# Confusing throw rugs for peepee pads



## Wheatenbrat (Mar 17, 2011)

Hi,
I'm not sure if anyone else has had this problem, but my 4 month old Boo does really well using his pee pads while in his xpen, and also does fine going outside when we take him. My problem is that when he is loose, if he needs to pee, he will not go on the floor but will run to the nearest area rug and use that instead of his pad. He has done the same with poo as well. He seems to think it's like another pee pad. Yes, I will be pulling up all the rugs but just wondering how to help him know that our carpets are not the same as his pee pads. I have caught him in the act a few times already and have immediately said NO and picked him up and put him on his pad, but it seems he's so little he goes very quickly so even if I catch him immediately as he starts to go, when I put him on his pad he has nothing left in him to pee.


----------



## pammy4501 (Aug 8, 2007)

I tiled my family room, and have no rugs there. Mine use pee pee pads, and now I am using the cloth reusable pads. My girls both think throw rugs are pee pee pads. I don't know the soultion to this one.


----------



## Snowbody (Jan 3, 2009)

Tyler had a few accidents like that early on when he came to live with us but I kept confining him to his xpen until he peed and then let him out only when I knew he did it. You have to keep them confined until they really get it down. Reward, reward, reward. Also make sure you use one of the sprays like Nature's Miracle to thoroughly get the smell out of the rug or he'll think this is the place he should pee.


----------



## spookiesmom (Mar 28, 2010)

I put pee pads over the throws for a while. She is down to one pad only now. May never get rid of it.


----------



## vjw (Dec 20, 2006)

Just brainstorming . . . Are you using the scented pee pads? If not, you might try them for awhile. Boo "might" notice a difference and go on the scented pads.


----------



## LinzFair (Oct 10, 2010)

Mika does the same, she is outside trained, and has pee pads inside incase she really has to go. She can't resist the bath mats which I understand because they are shaped like a pee pad, so we keep them off the floor when they are not in use and that seems to work for us. She stays away from area rugs, it's just the bath mats.


----------



## Wheatenbrat (Mar 17, 2011)

Thank you everyone for the comments. I think this weekend I will just finish pulling up the rest of throw rugs until he's better trained at least. When I have seen him pee on a rug I do wash it with Nature's Miracle, but at this point I can't be positive that he hasn't gone somewhere on one that I have missed cleaning, so the smell cound be reinforcing him peeing where I don't want him to. 
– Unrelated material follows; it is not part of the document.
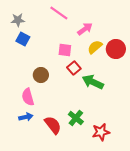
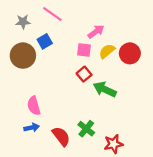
pink line: (59, 13) -> (52, 14), moved
blue square: (23, 39) -> (45, 41), moved, turned 32
pink square: (65, 50) -> (84, 50), moved
brown circle: (41, 75) -> (23, 56), moved, size x1.5

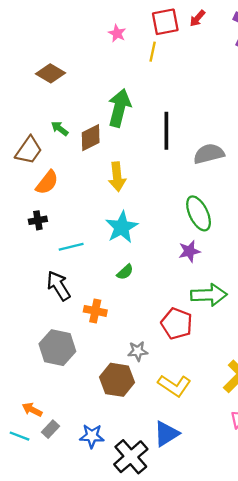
I've also read the posts on the Ugodog and I'm thinking of maybe trying this before he is too trained on the pads - at least it's a surface that is completely different from the softness of the pads/carpets. I know Lynda loves it - anyone else have comments on the Ugodog? Success or failure?


----------



## Lacie's Mom (Oct 11, 2006)

My entire house is tiled (except for the Master Bedroom). And if I have any type of throw rug, the girls think it's the same as a pee pee pad. Now I only have one very large bathmat that is under the cloth (washable) pee pee pad. The rest of the house is "rugless". They are very good about using the pee pee pad.


----------



## Cathy Yates (Apr 28, 2011)

another thing to think of is the scent left on the rugs. If they still have the odor that was left from an accident, they may still want to go there. Maybe look into getting them cleaned and then starting over with the pee pee pads over top of them or close to them so they see the difference?


----------



## Wheatenbrat (Mar 17, 2011)

I removed all the rugs and I think for now until he is older I will keep it that way. Now he will run to his pad and pee if he is in the house, but we are still training him to go outside. Once the fall hits and it gets cooler again I will definitely have the rugs cleaned first and then try them down again and see what happens. The little devil is quick!


----------



## Cosy (Feb 9, 2006)

You can also buy the spray scent to spray on the regular pads so they'll go there. I kno Cosy sometimes ventures off and I have to go back to the puppy scented pads for a month.


----------